We need to get over our little selves; our ego-driven arrogance, and celebrate the tightening of the belt.
It can only do us good to lose a little of the fat ...
... in every sense of the word.
Tuesday, 16 December 2008
The 8.02 via Charing Cross
Most mornings I sleep. I start off by reading the free daily tabloid, the London Metro. But after so many years I am sick of the British media. There’s nothing of substance to it but the comics and the horoscope. Then I drift off to sleep and wake, every time, two stops before the one where I alight. It used to be Charing Cross – every day, for two years. But because I work in temporary contracts nowadays, sometimes it’s Leicester Square, sometimes – as now – it’s Tottenham Court Road and on to the Central Line.

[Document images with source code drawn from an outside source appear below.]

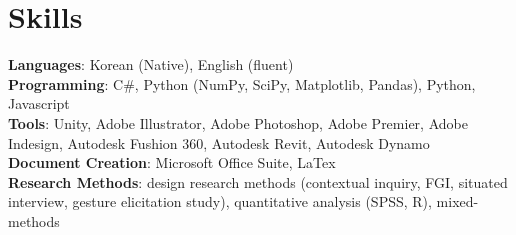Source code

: \documentclass[letterpaper,11pt]{article} %
\begin{document}
\begin{comment}
This section is compressed from the various skills sections that Euro CV
recommends.
\end{comment}

\section{Skills}
 \begin{itemize}[leftmargin=0.5cm, label={}]
    \small{\item{
     \textbf{Languages}{: Korean (Native), English (fluent)} \\
     \textbf{Programming}{: C\#, Python (NumPy, SciPy, Matplotlib, Pandas), Python, Javascript} \\
     \textbf{Tools}{: Unity, Adobe Illustrator, Adobe Photoshop, Adobe Premier, Adobe Indesign, Autodesk Fushion 360, Autodesk Revit, Autodesk Dynamo} \\
     \textbf{Document Creation}{: Microsoft Office Suite, LaTex} \\
     \textbf{Research Methods}{: design research methods (contextual inquiry, FGI, situated interview, gesture elicitation study), quantitative analysis (SPSS, R), mixed-methods} \\
    }}
 \end{itemize}
    
\end{document}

Sometimes I study. We are back with poetry on my Open University course and I’m reading The Faber Book of Beasts. My thoughts drift off and I remember my dogs. Perhaps in March next year Guy will have the chance to meet Scooter and Zeus. I remember Scooter and how she loved to curl up against me and close her eyes in bliss, inside my arms, my smell, my love. I remember her first time at the lake; small abandoned doggy, so scared, hopping on three legs. She was such a girly-girl. She used to get stressed in the heat, stressed in crowds, stressed by Zeus, jealous. Feminine to the core. And Zeus, so much like Guy, big and bold and golden and beautiful – a force of nature; patient, joy-filled adventurer. I see them often in my dreams. Sometimes when I meditate they’re also there with me; they swim in the dark pools with me in the silence of the wooded forests where I walk. I think they’ll be with me till the day I die.

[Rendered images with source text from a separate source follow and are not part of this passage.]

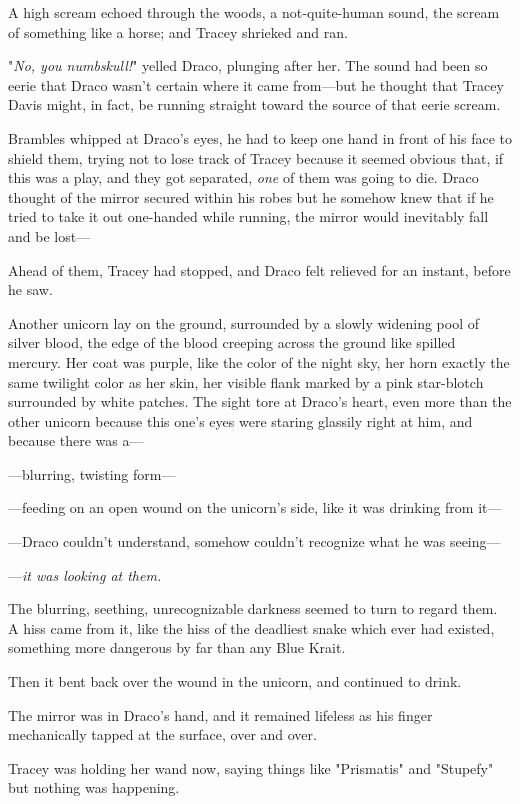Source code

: A high scream echoed through the woods, a not-quite-human sound, the scream of
something like a horse; and Tracey shrieked and ran.

"\emph{No, you numbskull!}" yelled Draco, plunging after her. The sound had
been so eerie that Draco wasn't certain where it came from---but he thought
that Tracey Davis might, in fact, be running straight toward the source of that
eerie scream.

Brambles whipped at Draco's eyes, he had to keep one hand in front of his face
to shield them, trying not to lose track of Tracey because it seemed obvious
that, if this was a play, and they got separated, \emph{one} of them was going
to die. Draco thought of the mirror secured within his robes but he somehow
knew that if he tried to take it out one-handed while running, the mirror would
inevitably fall and be lost---

Ahead of them, Tracey had stopped, and Draco felt relieved for an instant,
before he saw.

Another unicorn lay on the ground, surrounded by a slowly widening pool of
silver blood, the edge of the blood creeping across the ground like spilled
mercury. Her coat was purple, like the color of the night sky, her horn exactly
the same twilight color as her skin, her visible flank marked by a pink
star-blotch surrounded by white patches. The sight tore at Draco's heart, even
more than the other unicorn because this one's eyes were staring glassily right
at him, and because there was a---

---blurring, twisting form---

---feeding on an open wound on the unicorn's side, like it was drinking from
it---

---Draco couldn't understand, somehow couldn't recognize what he was seeing---

---\emph{it was looking at them.}

The blurring, seething, unrecognizable darkness seemed to turn to regard them.
A hiss came from it, like the hiss of the deadliest snake which ever had
existed, something more dangerous by far than any Blue Krait.

Then it bent back over the wound in the unicorn, and continued to drink.

The mirror was in Draco's hand, and it remained lifeless as his finger
mechanically tapped at the surface, over and over.

Tracey was holding her wand now, saying things like "Prismatis" and "Stupefy"
but nothing was happening.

Today my sister Jane called me. This is the first phone call in four years; and it was a bit of a tragi-comedy. There she is, at work on a public holiday. She started talking and it became harder and harder to get a word in edgeways, until I had to cut her off to deal with an electrician waiting patiently to talk to me in my office, a broad grin on his cheerful face. I cut her off and called her back a bit later, and we spoke of my parents; frail, ageing, nostalgic.

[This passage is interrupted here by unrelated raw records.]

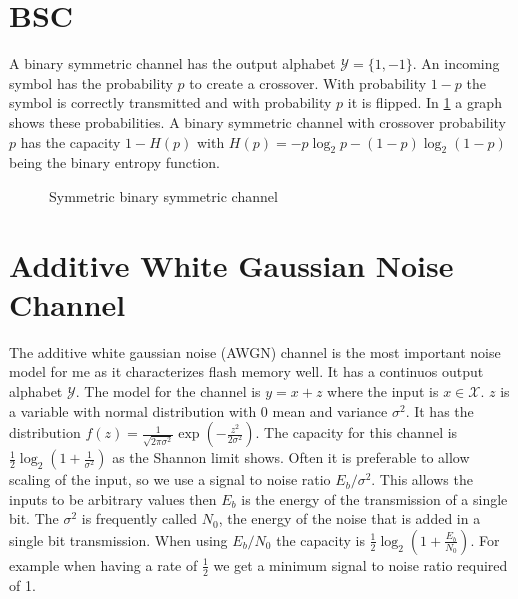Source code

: \section{BSC}
A binary symmetric channel has the output alphabet $\mathcal{Y} = \{1, -1\}$. An incoming symbol has the probability $p$ to create a crossover. With probability $1 - p$ the symbol is correctly transmitted and with probability $p$ it is flipped. In \cref{bsc_schema} a graph shows these probabilities. A binary symmetric channel with crossover probability $p$ has the capacity $1 - H(p)$ with $H(p) = -p \log_2 p - (1 - p) \log_2 (1 - p)$ being the binary entropy function.

\begin{figure}
	\centering
	\caption{Symmetric binary symmetric channel}
	\label{bsc_schema}
\end{figure}

\section{Additive White Gaussian Noise Channel}
The additive white gaussian noise (AWGN) channel is the most important noise model for me as it characterizes flash memory well. It has a continuos output alphabet $\mathcal{Y}$. The model for the channel is $y = x + z$ where the input is $x \in \mathcal{X}$. $z$ is a variable with normal distribution with $0$ mean and variance $\sigma^2$. It has the distribution $f(z) = \frac{1}{\sqrt{2 \pi \sigma^2}}\exp(-\frac{z^2}{2 \sigma^2})$. The capacity for this channel is $\frac{1}{2} \log_2(1 + \frac{1}{\sigma^2})$ as the Shannon limit shows. Often it is preferable to allow scaling of the input, so we use a signal to noise ratio $E_b / \sigma^2$. This allows the inputs to be arbitrary values then $E_b$ is the energy of the transmission of a single bit. The $\sigma^2$ is frequently called $N_0$, the energy of the noise that is added in a single bit transmission. When using $E_b / N_0$ the capacity is $\frac{1}{2} \log_2(1 + \frac{E_b}{N_0})$. For example when having a rate of $\frac{1}{2}$ we get a minimum signal to noise ratio required of 1.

She tells me Julian is heading on to Design College next year, and I’m filled with fierce joy for him. Vincent continues with gym every day, which also buoys me up with pleasure. But it’s possible they may be on holiday at the coast when Guy and I come to visit next year, so – once again – my family manages to plunge me into despair and irritation. Really, you’d think they were crossing continents to try and avoid me! But I shake it off; as I always do. This is my family and we are what we are and I am where I belong, for all the right reasons.
On Sunday morning, just after midnight, Guy and I will travel down to Stonehenge to take part in the Winter Solstice ritual at sunrise. He helps me realise all my dreams. There is no more powerful sense of belonging than to be drawn into someone’s arms at night and hear the words “my woman” whispered in the dark. Glimpses of other peoples’ intimacies over the years – love letters on a kitchen fridge - come back to remind me that 20 years of freedom was a great adventure for a loner like me, but that all the frustration and heartbreak of partnership are wrapped up in new worlds, new families and new adventures.
The 8.02 comes into Tottenham Court Road, where I change for Oxford Circus and the high street lights of Christmas. I put on my scarf and trudge the 97 steps (I’ve counted them) up to street level.
The lights are fragile and beautiful against the still-dark morning sky.